== Study text ==

Part II: Resources for Reconciliation[i]
J.M. Joseph Jeyaseelan, CMF
1) The first resource the Church has is its message of reconciliation itself, and the spirituality that flows from it. Among the many things we have mentioned in the sections above, one of the important things the Christian message of reconciliation offers is hope, a hopeful story to connect with, and to place oneself in that story. Pedagogy of the Cross of Christ, images, narratives, and stories from scripture provide important insights into what matters in reconciliation.
2) The second resource is the Church’s repository of rituals and sacraments. The Eucharist is a powerful symbol and ritual space of the presence as well as the absence of the Lord, and of how that heals memory and brings new hope. Furthermore, the Church can make use of its sacred space for important ritual moments that reach beyond the life of the Church and seal apologies, hear declarations of forgiveness, and celebrate movements into new places. It can in its preaching provide ongoing schooling in the spirituality of reconciliation. The funeral rites also give occasion to grieve the loss of and provide decent burials for victims of oppression. The Roman Catholic Church expresses the ministry of reconciliation in the Sacrament of Reconciliation as well.

===
== Listed entries ==

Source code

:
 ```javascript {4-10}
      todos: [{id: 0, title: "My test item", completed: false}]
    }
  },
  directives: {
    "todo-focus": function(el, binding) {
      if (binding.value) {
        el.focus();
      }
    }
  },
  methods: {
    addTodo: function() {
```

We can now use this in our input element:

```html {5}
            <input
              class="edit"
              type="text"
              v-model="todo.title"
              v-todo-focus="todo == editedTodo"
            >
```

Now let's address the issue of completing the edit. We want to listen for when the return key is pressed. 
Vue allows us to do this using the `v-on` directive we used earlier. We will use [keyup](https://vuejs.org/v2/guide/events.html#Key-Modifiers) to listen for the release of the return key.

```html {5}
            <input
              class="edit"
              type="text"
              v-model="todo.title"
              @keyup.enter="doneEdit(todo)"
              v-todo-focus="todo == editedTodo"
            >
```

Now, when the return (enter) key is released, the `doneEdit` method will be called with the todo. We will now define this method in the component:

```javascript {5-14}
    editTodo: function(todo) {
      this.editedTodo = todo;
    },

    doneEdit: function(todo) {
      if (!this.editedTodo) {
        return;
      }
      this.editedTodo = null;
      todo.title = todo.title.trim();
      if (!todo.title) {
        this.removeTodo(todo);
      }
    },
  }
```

===

> **Tasks to complete**
- A) Answer these questions using the passage on the Church's resources for reconciliation.
(i) Which important thing does the Christian message of reconciliation offer, according to the first resource?
(ii) What is the second resource the Church has?
(iii) What do the funeral rites give occasion to do?
- B) Carry on the passage on the Church's resources for reconciliation, starting after its last sentence.
The rows have no part in any of this work.

> **Solved problems**
- A)
(i) Hope, a hopeful story to connect with and to place oneself in.
(ii) The Church's repository of rituals and sacraments.
(iii) To grieve the loss of victims of oppression and to provide them decent burials.

- B)
3) The capacity to create communities of reconciliation is another important resource the Church possesses. The Church has resources in terms of trained personnel, infrastructure, and even finances to create spaces for safety, hospitality, memory, and hope that help to create communities of reconciliation. When these resources are turned inward (on and toward the Church members), it can help to create a cadre of reconciled people who can serve as leaven in the society providing the alternative vision and mission so much needed in our broken world. Moreover, since the Church is an international organization, it has opportunities through its relief and development agencies, through its international Religious Orders, and through compassionate solidarity to work for reconciliation.
4) The Roman Catholic Church also has a rich depository of Catholic Social Teaching (CST) which can provide essential insights on themes related to reconciliation. Though CST is popularly known as the best-kept secret of the Catholic Church, it is no secret that people from both within and without the Catholic Church have looked up to CST to provide guidance, wisdom, and inspiration for conflict prevention, conflict resolution, and peacebuilding.
5) Church’s magisterial: Though not many are related to reconciliation, the Church’s universal magisterium and local magisterial (regional, national, and diocesan) can offer important guidelines for the work of reconciliation. Africae Munus is one such important document from the universal Church.
Regional and national bishops’ conferences in some parts of the world either through documents, or practical guidelines, or by example have given pedagogical tools that churches in other places can adapt or draw inspiration from (for example, the engagement of Chile’s bishops’ Conference in the 1980s).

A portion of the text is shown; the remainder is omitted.